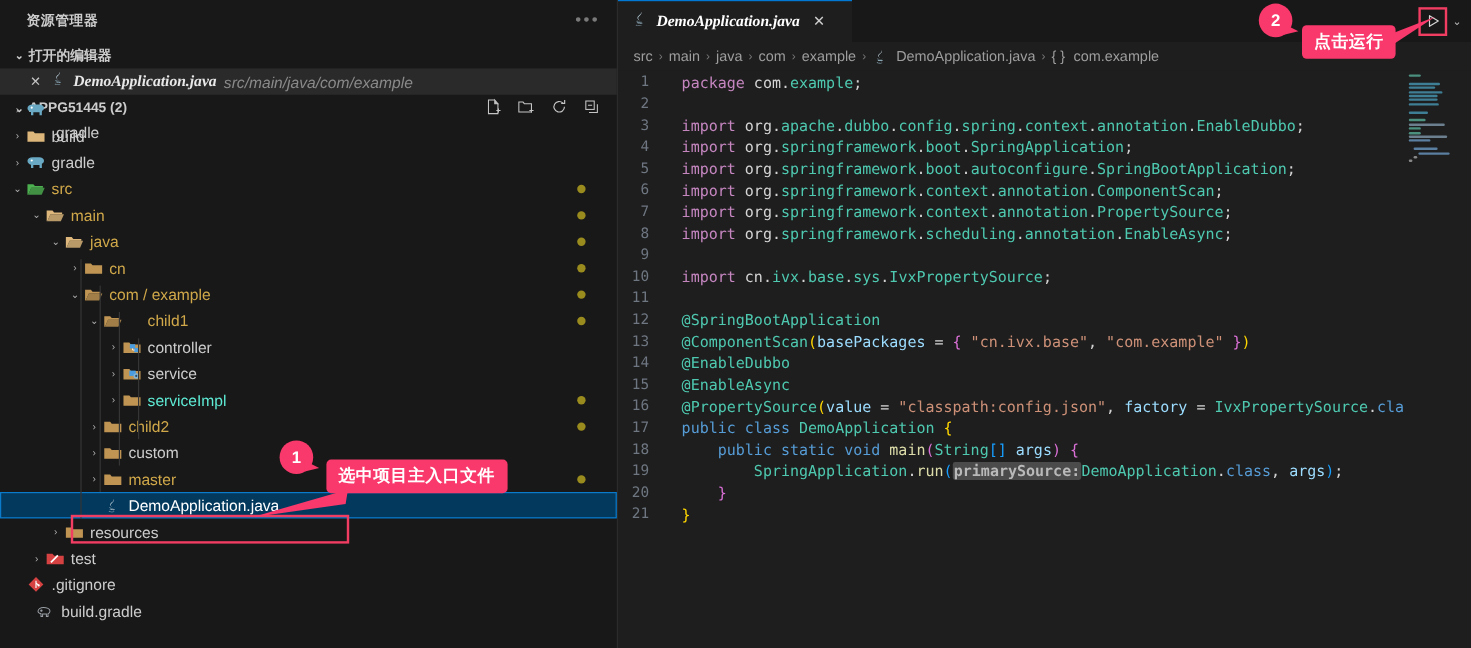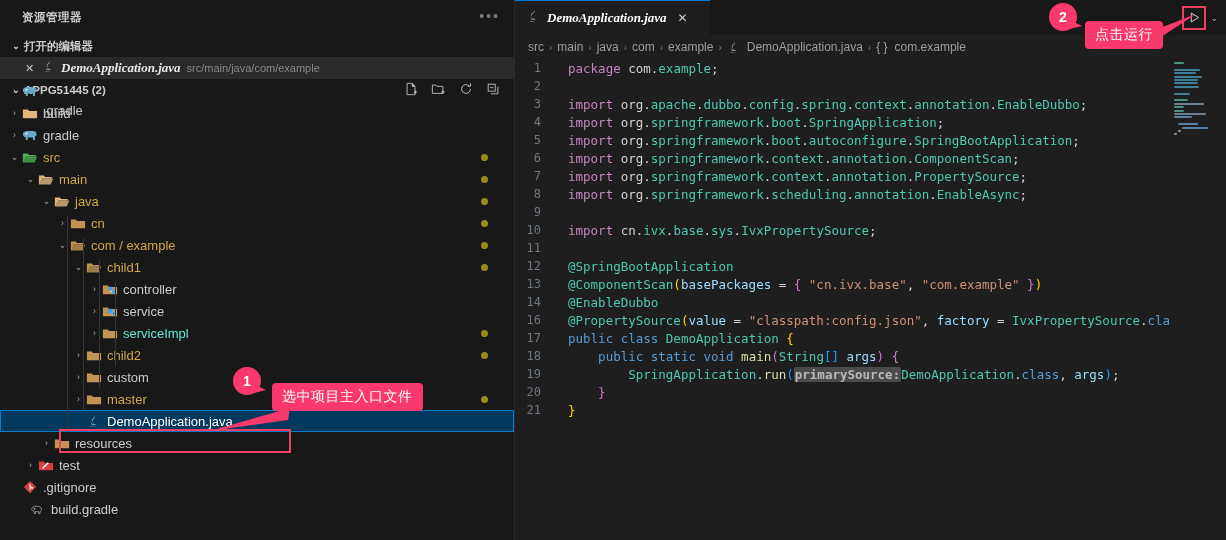"点击运行" .callout { font-weight: normal -> bold }
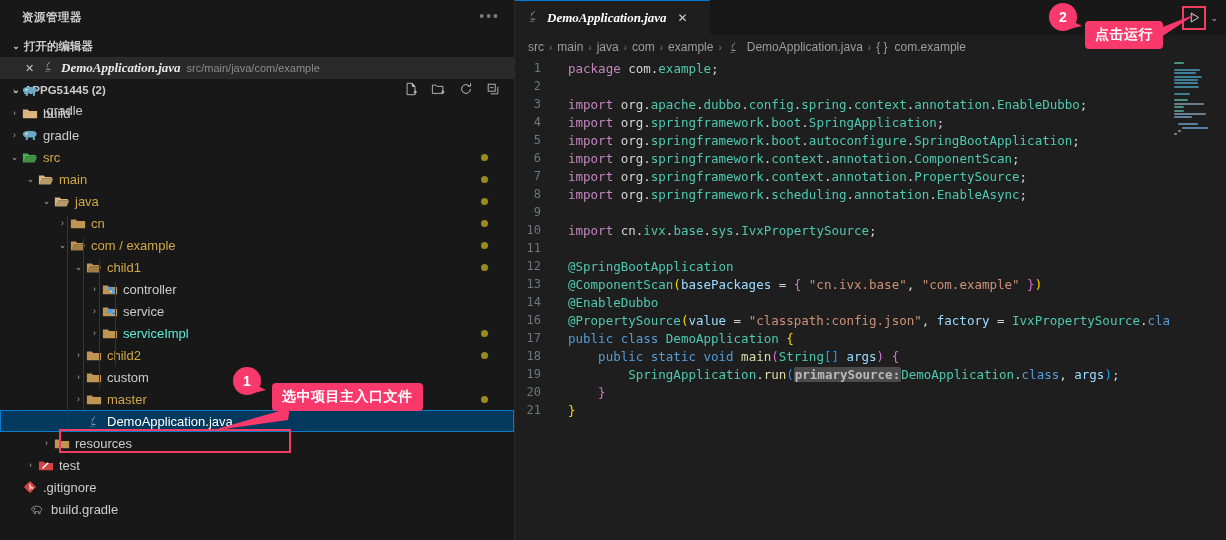"src/main/java/com/example" .oe-path { font-size: 11px -> 13px; font-style: none -> italic }
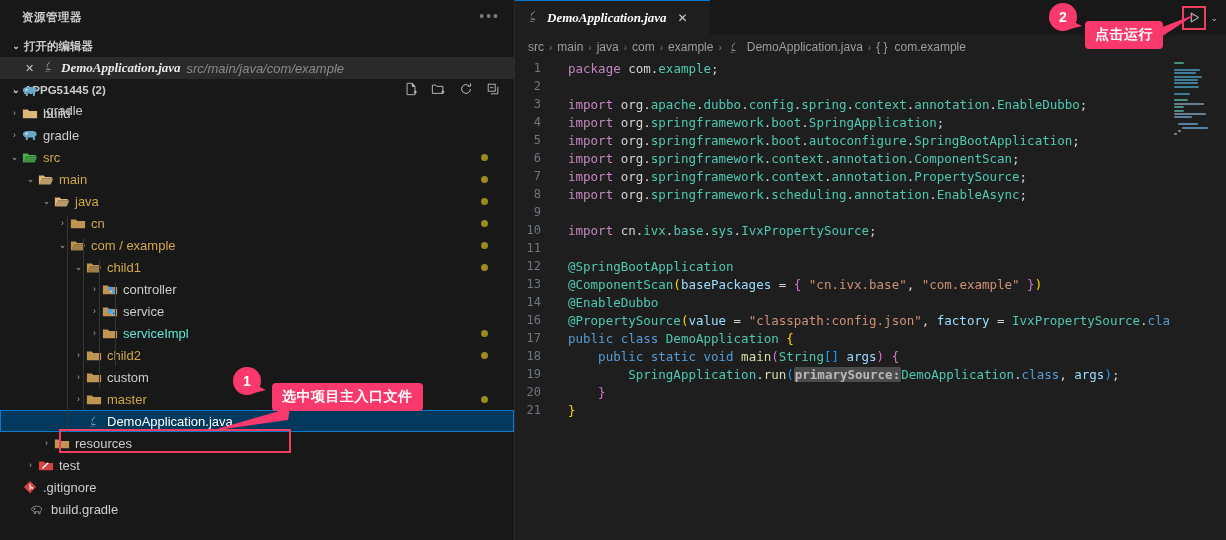"child1" span.lbl { margin-left: none -> 16px }
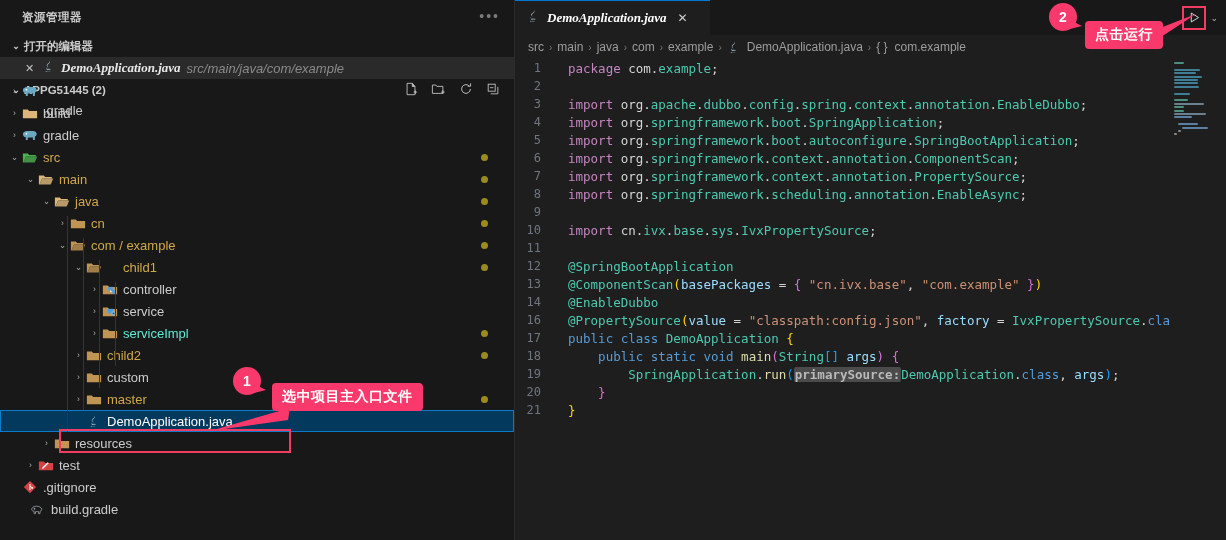"15" div.cl { html: none -> <div><span>15</span><span><span>@EnableAsync</span></span></div> }
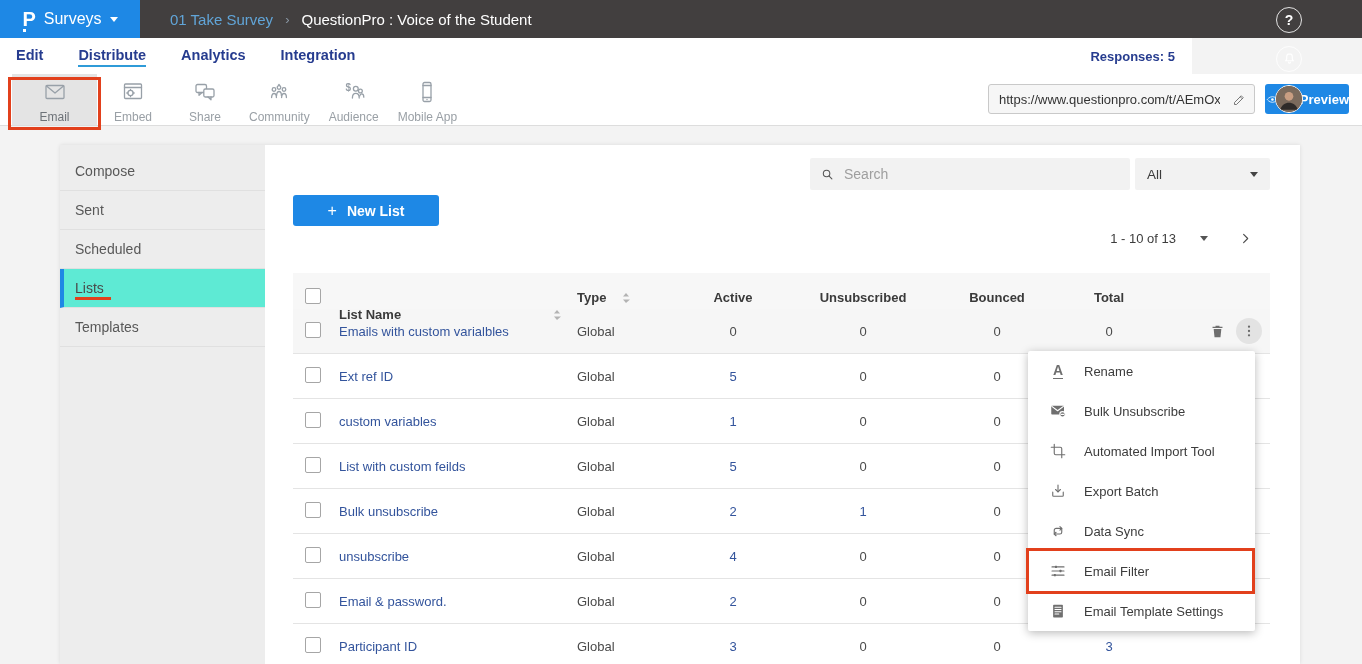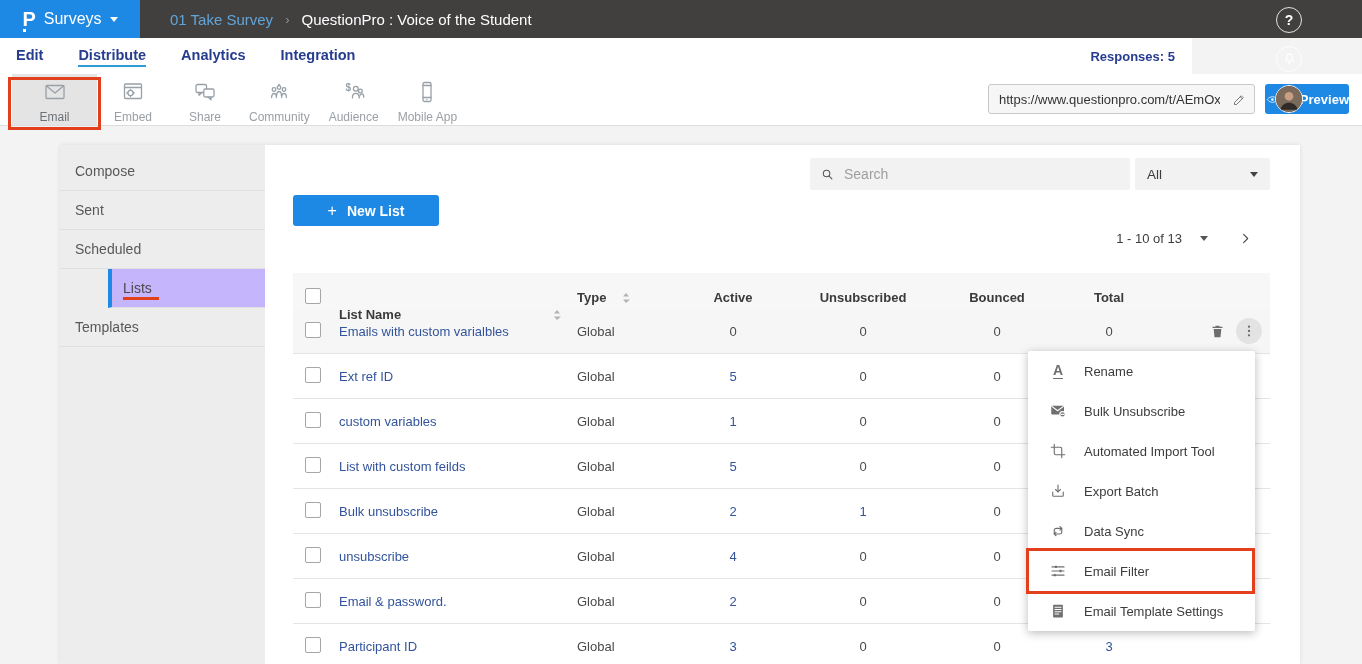"1 - 10 of 13" .range-dd { gap: 18px -> 24px }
┄┄┄┄┄┄┄┄┄┄┄┄┄┄┄┄┄┄┄┄
**REQUEST**
Verbatim reproduction of every entry is needed, with the images left out.

**COMPLETED TASK**
"点击运行" .callout { font-weight: normal -> bold }
"src/main/java/com/example" .oe-path { font-size: 11px -> 13px; font-style: none -> italic }
"child1" span.lbl { margin-left: none -> 16px }
"15" div.cl { html: none -> <div><span>15</span><span><span>@EnableAsync</span></span></div> }
"1 - 10 of 13" .range-dd { gap: 18px -> 24px }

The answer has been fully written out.